▶ **Written problem 1**:
In the passage on Twilight's scenario rules, list each rule on Twilight's page of product-wide SSRs that the passage describes.

▶ **Selection**:
________________________

In the case of Twilight, ASLers wanting to play a specific scenario will have to remember to bring not only all the scenario cars, but also an additional card, because Twilight comes with an entire page of SSRs that apply to every scenario in the product over and above all the SSRs that may apply to a specific scenario.  In this, the designers seem to have been influenced by the 2018 Death to Fascism scenario pack, which itself had such a page of product-wide SSRs, including several that resemble rules here. These Twilight SSRs include some “grudge” rules (“grudge” SSRs are SSRs implemented primarily because the scenario designer does not like the official rule they change/contradict), including prohibiting Kindling and prohibiting crews from abandoning vehicles voluntarily.  It’s a little odd to see “grudge” SSRs in an official product.  Other rules, as in Death to Fascism, broadly allow units in concealment terrain to set up concealed and give a HIP squad to any side setting up on-board.

One big chunk of the rules on this page involve rubble. It’s fair to say the designers love rubble. Here they reproduce the Rubble Generation rules that were originally used in Festung Budapest. These rules provide a system for randomly creating rubble and debris around buildings or other locations. It’s a laborious process that can add time to setup. Because of this, Desperation Morale is not a huge fan.

________________________

Entries from a dataset:
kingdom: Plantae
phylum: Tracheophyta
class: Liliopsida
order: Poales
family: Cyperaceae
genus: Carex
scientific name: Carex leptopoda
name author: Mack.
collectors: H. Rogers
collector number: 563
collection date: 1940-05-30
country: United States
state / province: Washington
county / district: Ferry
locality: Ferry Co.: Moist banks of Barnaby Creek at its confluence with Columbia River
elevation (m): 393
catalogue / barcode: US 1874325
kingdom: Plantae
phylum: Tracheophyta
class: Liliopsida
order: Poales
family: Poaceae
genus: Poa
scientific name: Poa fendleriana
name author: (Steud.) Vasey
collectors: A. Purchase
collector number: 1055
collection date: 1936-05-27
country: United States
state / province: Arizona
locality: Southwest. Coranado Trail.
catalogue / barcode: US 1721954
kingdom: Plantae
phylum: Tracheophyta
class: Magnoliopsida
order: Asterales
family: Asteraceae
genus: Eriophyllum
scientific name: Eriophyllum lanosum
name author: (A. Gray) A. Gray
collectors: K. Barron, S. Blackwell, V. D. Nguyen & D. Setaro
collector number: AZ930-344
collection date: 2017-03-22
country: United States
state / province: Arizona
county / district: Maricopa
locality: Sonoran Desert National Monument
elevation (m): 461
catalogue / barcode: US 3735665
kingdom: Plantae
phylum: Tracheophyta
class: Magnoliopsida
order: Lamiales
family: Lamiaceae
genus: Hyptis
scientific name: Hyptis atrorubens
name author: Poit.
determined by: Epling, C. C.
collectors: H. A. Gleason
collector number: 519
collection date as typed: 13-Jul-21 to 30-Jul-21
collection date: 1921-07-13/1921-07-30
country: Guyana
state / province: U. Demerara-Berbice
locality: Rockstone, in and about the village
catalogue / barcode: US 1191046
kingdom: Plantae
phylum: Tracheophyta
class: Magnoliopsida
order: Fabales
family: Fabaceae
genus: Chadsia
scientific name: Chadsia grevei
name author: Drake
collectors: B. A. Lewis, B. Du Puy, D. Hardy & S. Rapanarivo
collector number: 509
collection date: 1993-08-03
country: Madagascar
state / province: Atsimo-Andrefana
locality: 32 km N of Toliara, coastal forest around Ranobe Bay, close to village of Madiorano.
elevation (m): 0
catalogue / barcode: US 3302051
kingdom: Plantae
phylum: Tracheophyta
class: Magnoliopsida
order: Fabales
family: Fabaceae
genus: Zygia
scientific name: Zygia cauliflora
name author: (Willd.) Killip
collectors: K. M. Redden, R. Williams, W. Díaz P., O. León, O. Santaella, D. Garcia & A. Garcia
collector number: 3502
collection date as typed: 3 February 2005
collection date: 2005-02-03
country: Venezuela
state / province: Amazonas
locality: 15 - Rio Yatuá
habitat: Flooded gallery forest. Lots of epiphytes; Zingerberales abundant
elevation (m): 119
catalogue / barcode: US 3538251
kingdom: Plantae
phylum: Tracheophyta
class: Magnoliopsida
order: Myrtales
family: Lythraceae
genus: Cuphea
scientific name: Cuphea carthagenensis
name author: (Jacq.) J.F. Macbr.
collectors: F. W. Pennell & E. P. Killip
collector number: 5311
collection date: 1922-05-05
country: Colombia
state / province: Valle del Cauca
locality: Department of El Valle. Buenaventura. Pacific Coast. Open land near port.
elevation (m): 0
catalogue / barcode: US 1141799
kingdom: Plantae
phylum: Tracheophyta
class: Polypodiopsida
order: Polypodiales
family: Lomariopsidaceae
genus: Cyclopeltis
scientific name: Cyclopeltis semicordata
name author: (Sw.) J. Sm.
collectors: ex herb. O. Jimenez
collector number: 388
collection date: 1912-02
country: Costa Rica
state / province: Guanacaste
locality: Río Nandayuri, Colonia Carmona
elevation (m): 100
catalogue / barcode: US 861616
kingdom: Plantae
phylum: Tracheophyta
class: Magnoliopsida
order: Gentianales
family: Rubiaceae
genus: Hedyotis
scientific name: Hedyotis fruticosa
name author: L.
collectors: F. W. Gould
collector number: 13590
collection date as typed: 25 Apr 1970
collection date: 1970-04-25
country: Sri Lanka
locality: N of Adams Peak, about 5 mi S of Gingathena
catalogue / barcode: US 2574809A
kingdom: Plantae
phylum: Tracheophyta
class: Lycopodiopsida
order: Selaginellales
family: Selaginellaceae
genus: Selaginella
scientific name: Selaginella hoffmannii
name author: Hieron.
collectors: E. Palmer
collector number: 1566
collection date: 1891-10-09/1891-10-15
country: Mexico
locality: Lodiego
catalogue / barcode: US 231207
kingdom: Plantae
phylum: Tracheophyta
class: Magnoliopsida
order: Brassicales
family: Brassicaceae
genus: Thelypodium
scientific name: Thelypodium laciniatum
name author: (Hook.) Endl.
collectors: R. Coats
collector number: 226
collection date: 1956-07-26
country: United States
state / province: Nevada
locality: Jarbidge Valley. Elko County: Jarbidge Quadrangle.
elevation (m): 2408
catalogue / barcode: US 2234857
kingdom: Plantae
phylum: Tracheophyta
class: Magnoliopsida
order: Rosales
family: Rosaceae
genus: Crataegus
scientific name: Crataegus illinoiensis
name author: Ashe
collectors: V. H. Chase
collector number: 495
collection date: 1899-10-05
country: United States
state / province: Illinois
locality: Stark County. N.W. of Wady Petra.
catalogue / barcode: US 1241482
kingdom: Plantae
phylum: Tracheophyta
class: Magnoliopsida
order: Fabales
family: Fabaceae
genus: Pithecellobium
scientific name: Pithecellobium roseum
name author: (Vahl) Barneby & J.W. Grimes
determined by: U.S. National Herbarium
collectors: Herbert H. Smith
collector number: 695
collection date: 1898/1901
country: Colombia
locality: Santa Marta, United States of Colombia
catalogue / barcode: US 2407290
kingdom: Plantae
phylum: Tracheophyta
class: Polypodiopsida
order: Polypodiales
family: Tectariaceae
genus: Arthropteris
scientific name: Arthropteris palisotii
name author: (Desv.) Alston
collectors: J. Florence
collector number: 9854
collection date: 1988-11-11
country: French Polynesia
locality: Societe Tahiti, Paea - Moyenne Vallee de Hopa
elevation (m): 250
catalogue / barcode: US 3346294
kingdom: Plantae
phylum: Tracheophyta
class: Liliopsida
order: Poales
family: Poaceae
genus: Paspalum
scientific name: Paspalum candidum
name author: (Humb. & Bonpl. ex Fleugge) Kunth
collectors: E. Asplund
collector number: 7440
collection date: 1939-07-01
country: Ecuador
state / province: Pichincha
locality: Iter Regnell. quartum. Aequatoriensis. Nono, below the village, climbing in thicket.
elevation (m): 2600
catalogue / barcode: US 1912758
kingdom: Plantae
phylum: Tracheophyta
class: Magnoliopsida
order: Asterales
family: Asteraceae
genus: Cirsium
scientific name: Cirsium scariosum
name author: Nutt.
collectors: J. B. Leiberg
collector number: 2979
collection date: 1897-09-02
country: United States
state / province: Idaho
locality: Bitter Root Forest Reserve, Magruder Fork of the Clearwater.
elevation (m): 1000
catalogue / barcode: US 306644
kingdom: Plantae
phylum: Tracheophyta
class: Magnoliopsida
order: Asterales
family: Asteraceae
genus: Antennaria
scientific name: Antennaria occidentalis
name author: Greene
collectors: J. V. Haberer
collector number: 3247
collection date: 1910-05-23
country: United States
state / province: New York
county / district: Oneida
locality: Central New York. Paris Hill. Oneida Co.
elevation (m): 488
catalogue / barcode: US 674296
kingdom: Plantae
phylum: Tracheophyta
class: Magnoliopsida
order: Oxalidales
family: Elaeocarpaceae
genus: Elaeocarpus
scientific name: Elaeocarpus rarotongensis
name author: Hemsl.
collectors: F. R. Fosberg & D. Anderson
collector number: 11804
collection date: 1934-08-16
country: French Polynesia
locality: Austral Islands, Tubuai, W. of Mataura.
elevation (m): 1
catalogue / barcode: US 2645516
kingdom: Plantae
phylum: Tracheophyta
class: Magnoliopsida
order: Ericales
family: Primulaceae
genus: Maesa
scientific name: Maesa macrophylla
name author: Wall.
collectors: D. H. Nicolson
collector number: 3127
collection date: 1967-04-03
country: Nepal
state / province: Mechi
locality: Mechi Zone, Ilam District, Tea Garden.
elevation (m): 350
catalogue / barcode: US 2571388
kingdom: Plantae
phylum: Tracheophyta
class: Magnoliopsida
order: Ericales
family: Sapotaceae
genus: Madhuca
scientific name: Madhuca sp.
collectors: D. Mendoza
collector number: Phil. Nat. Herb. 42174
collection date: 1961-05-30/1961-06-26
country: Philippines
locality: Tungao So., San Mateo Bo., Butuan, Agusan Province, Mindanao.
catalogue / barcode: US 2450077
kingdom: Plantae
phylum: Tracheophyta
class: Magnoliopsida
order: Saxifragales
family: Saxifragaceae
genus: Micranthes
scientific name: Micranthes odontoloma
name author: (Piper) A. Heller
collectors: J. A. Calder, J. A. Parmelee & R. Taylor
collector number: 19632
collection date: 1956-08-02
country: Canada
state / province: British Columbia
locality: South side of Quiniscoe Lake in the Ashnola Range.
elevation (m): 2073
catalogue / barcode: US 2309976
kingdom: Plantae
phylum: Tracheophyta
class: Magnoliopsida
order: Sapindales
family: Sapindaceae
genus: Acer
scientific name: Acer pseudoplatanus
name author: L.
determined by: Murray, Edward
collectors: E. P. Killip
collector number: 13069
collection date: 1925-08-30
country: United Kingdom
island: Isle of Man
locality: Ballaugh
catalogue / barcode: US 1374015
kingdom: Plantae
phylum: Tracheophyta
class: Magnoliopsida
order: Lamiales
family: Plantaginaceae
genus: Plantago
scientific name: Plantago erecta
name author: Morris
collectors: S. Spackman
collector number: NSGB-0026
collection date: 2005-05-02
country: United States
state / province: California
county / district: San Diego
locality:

________________________

▶ **Written problem 2**:
Update the records starting at the line containing "scientific name: Micranthes odontoloma" and ending at the line containing "order: Sapindales" by changing "collectors" to "collected by" and leaving everything else the same. Return only those lines.

▶ **Task solution 1**:
- Prohibiting Kindling
- Prohibiting crews from abandoning vehicles voluntarily
- Broadly allowing units in concealment terrain to set up concealed
- Giving a HIP squad to any side setting up on-board
- The Rubble Generation rules originally used in Festung Budapest

▶ **Task solution 2**:
scientific name: Micranthes odontoloma
name author: (Piper) A. Heller
collected by: J. A. Calder, J. A. Parmelee & R. Taylor
collector number: 19632
collection date: 1956-08-02
country: Canada
state / province: British Columbia
locality: South side of Quiniscoe Lake in the Ashnola Range.
elevation (m): 2073
catalogue / barcode: US 2309976
kingdom: Plantae
phylum: Tracheophyta
class: Magnoliopsida
order: Sapindales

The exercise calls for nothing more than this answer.